* [Action demandée a]
Présentez en liste numérotée les lignes des enregistrements, de la ligne qui contient « amanhã, logo s » jusqu'à celle qui contient « (Andorinha, os filhotes da pri », ces deux lignes comprises, sans les lignes vides.

L’amour recompose la Loi Jésus n'est pas le premier, à avoir résumé la Torah dans les deux
commandements : aimer Dieu (Dt 6,5) et aimer son prochain (Lv 19,18). Là où
il fait oeuvre nouvelle, c'est lorsqu'il donne à ce sommaire la force d'une
clef de lecture de la Loi : toute la Torah, dit-il, doit satisfaire à ce
double commandement (Mc 12,28-31). C'est dire que non seulement l'amour d'autrui
reçoit le même poids que l'amour de Dieu, mais tout commandement peut être
suspendu s'il entrave l'amour. On voit se justifier ici l'attitude de Jésus à propos du sabbat ; ses
guérisons provocatrices démontrent que lorsque le bien de l'homme est en jeu,
et qu'il appelle la miséricorde, l'interdit doit céder. Regardée du point de
vue juif, la décision prise par Jésus de faire prédominer l'amour est d'une
extrême gravité ; elle installe en effet au centre de la Torah une instance
qui doit gouverner sa lecture, et qui autorise à valider ou à invalider telle
ou telle prescription. La Loi n'est donc plus à respecter parce qu'elle est la Loi ; elle est
à suivre parce qu'elle sert l'amour, et quand elle sert l'amour. Notez bien
que le souci d'autrui n'abroge pas la Loi ; il est adopté comme principe de
recomposition de la Torah. 2.
Moi, je vous dis … Si d'un côté Jésus recompose la Loi autour du principe de l'amour, ce
qui pourrait conduire à l'affaiblir, d'un autre côté il durcit et radicalise
le commandement. L'expression classique de ce durcissement de la volonté de
Dieu se rencontre dans la séquence dite des « antithèses » de Mt
5,21-48. Cette séquence tire son nom de la formule répétitive qui la scande :
vous avez appris qu'il a été dit aux anciens... eh bien ! Moi je vous
dis...De quel droit Jésus agit-il ? Son « eh bien ! moi je vous dis »

* [Enregistrements extraits]
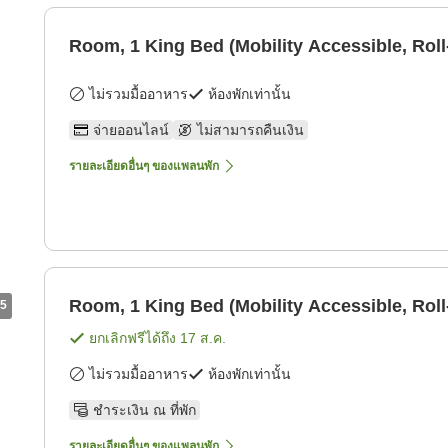
Room, 1 King Bed (Mobility Accessible, Roll
ไม่รวมมื้ออาหาร
ห้องพักเท่านั้น
จ่ายออนไลน์
ไม่สามารถคืนเงิน
รายละเอียดอื่นๆ ของแพลนพัก
Room, 1 King Bed (Mobility Accessible, Roll
5
ยกเลิกฟรีได้ถึง
17 ส.ค.
ไม่รวมมื้ออาหาร
ห้องพักเท่านั้น
ชำระเงิน ณ ที่พัก
รายละเอียดอื่นๆ ของแพลนพัก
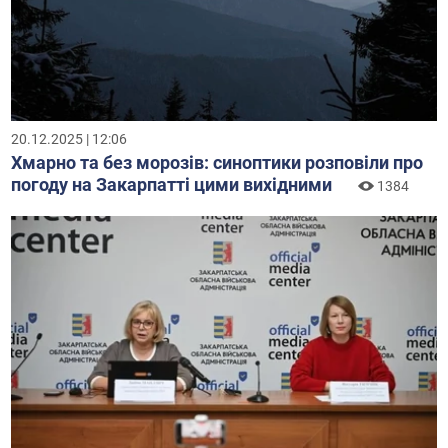
20.12.2025 | 12:06
Хмарно та без морозів: синоптики розповіли про
погоду на Закарпатті цими вихідними
1384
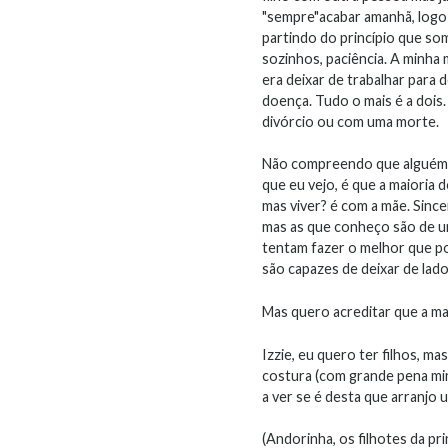
"sempre"acabar amanhã, logo s
partindo do princípio que so
sozinhos, paciência. A minha 
era deixar de trabalhar para
doença. Tudo o mais é a doi
divórcio ou com uma morte.
Não compreendo que alguém, h
que eu vejo, é que a maioria 
mas viver? é com a mãe. Sinc
mas as que conheço são de um
tentam fazer o melhor que p
são capazes de deixar de lado 
Mas quero acreditar que a ma
Izzie, eu quero ter filhos, m
costura (com grande pena min
a ver se é desta que arranjo
(Andorinha, os filhotes da pri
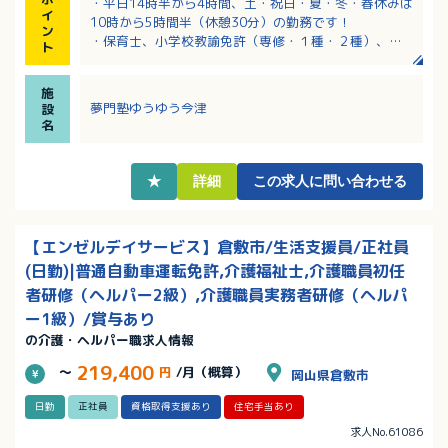
・平日14時半から4時間、土・祝日・夏・冬・春休みは
イ
10時から5時間半（休憩30分）の勤務です！
ン
・保育士、小学校教諭免許（専修・１種・２種）、社
ト
会福祉士いずれかの資格必須。
・定員10名の事業所で利用児童としっかりと接してや
施
りがいの大きな仕事です。
夢門塾ゆうゆう今津
設
・イベントやサークル活動、各種研修制度など、その
名
他福利厚生が豊富です。
・希望休制度、財形貯蓄制度、各種研修制度、資格取
得支援制度など充実の福利厚生！
★
詳細
この求人に問い合わせる
【エンゼルデイサービス】倉敷市/生活支援員/正社員
(日勤)|普通自動車運転免許,介護福祉士,介護職員初任
者研修（ヘルパー2級）,介護職員実務者研修（ヘルパ
ー1級）/賞与あり
の介護・ヘルパー職求人情報
219,400
～
円
/月（概算）
岡山県倉敷市
日勤
正社員
資格取得支援あり
住宅手当あり
求人No.61086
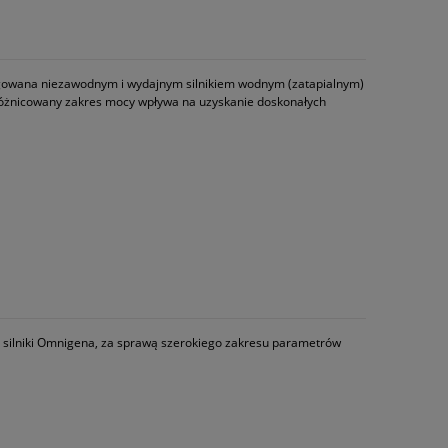
ęgowana niezawodnym i wydajnym silnikiem wodnym (zatapialnym)
óżnicowany zakres mocy wpływa na uzyskanie doskonałych
silniki Omnigena, za sprawą szerokiego zakresu parametrów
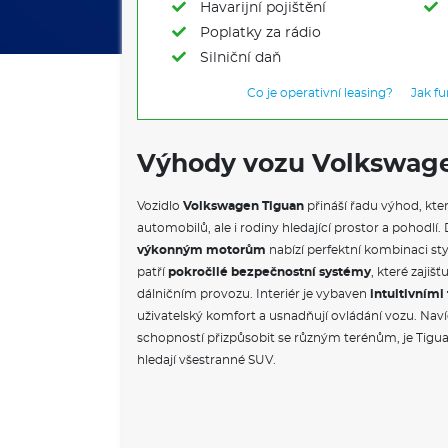
Havarijní pojištění
Poplatky za rádio
Silniční daň
Co je operativní leasing?
Jak f
Výhody vozu Volkswag
Vozidlo
Volkswagen Tiguan
přináší řadu výhod, kter
automobilů, ale i rodiny hledající prostor a pohod
výkonným motorům
nabízí perfektní kombinaci sty
patří
pokročilé bezpečnostní systémy
, které zajiš
dálničním provozu. Interiér je vybaven
intuitivním
uživatelský komfort a usnadňují ovládání vozu. Naví
schopností přizpůsobit se různým terénům, je Tigua
hledají všestranné SUV.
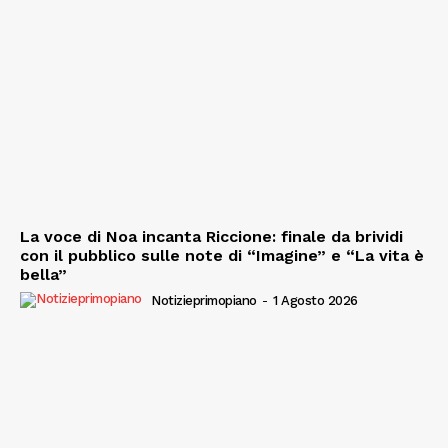
La voce di Noa incanta Riccione: finale da brividi
con il pubblico sulle note di “Imagine” e “La vita è
bella”
Notizieprimopiano
-
1 Agosto 2026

* [Action demandée b]
Relevez toutes les références bibliques citées dans le texte sur Jésus et la Loi.

* [Votre réponse a]
1. "sempre"acabar amanhã, logo s
2. partindo do princípio que so
3. sozinhos, paciência. A minha 
4. era deixar de trabalhar para
5. doença. Tudo o mais é a doi
6. divórcio ou com uma morte.
7. Não compreendo que alguém, h
8. que eu vejo, é que a maioria 
9. mas viver? é com a mãe. Sinc
10. mas as que conheço são de um
11. tentam fazer o melhor que p
12. são capazes de deixar de lado 
13. Mas quero acreditar que a ma
14. Izzie, eu quero ter filhos, m
15. costura (com grande pena min
16. a ver se é desta que arranjo
17. (Andorinha, os filhotes da pri

* [Votre réponse b]
- Dt 6,5
- Lv 19,18
- Mc 12,28-31
- Mt 5,21-48